**** Dataset extract

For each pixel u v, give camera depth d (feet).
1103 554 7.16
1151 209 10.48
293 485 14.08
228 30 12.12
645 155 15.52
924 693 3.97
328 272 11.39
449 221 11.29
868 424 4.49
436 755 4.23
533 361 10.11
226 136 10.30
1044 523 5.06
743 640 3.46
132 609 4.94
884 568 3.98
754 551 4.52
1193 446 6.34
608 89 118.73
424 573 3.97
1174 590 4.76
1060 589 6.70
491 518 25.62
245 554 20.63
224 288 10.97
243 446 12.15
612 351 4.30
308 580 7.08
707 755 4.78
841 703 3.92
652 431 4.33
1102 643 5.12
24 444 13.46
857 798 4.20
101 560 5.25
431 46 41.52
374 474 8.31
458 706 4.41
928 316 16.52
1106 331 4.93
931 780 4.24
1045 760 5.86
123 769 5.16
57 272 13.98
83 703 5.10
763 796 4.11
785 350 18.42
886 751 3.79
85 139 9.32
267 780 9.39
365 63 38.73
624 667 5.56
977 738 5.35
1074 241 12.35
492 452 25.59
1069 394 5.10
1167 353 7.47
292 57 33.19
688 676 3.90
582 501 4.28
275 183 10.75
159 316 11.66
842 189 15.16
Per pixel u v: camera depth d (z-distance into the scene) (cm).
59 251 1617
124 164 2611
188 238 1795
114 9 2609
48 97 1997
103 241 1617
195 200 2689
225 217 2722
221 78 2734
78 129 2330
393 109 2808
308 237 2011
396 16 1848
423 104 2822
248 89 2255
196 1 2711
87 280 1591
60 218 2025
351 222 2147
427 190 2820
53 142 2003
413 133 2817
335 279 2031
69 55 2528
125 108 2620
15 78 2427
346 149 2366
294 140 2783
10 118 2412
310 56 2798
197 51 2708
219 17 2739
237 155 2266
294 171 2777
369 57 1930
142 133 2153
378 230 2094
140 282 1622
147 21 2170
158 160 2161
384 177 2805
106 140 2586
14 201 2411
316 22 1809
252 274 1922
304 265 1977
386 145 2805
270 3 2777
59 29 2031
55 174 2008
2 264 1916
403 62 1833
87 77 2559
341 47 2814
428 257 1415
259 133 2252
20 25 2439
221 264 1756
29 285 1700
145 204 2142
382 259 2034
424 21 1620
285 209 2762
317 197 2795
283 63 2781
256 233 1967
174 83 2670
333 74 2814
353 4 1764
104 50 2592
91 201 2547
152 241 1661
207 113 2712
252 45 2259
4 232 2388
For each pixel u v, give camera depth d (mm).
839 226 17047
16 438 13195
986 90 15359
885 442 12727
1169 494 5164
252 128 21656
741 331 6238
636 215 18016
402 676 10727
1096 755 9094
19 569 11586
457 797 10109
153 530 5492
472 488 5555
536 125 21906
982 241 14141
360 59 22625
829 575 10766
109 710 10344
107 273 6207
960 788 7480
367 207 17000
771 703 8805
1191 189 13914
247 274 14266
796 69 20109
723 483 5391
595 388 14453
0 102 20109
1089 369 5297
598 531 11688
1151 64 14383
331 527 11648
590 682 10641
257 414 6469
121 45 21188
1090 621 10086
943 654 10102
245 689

********

Work instructions >> Those lines from the one with "91 201 2547" through the last line of the material above are to be retyped exactly, with nothing else.

Result >>
91 201 2547
152 241 1661
207 113 2712
252 45 2259
4 232 2388
For each pixel u v, give camera depth d (mm).
839 226 17047
16 438 13195
986 90 15359
885 442 12727
1169 494 5164
252 128 21656
741 331 6238
636 215 18016
402 676 10727
1096 755 9094
19 569 11586
457 797 10109
153 530 5492
472 488 5555
536 125 21906
982 241 14141
360 59 22625
829 575 10766
109 710 10344
107 273 6207
960 788 7480
367 207 17000
771 703 8805
1191 189 13914
247 274 14266
796 69 20109
723 483 5391
595 388 14453
0 102 20109
1089 369 5297
598 531 11688
1151 64 14383
331 527 11648
590 682 10641
257 414 6469
121 45 21188
1090 621 10086
943 654 10102
245 689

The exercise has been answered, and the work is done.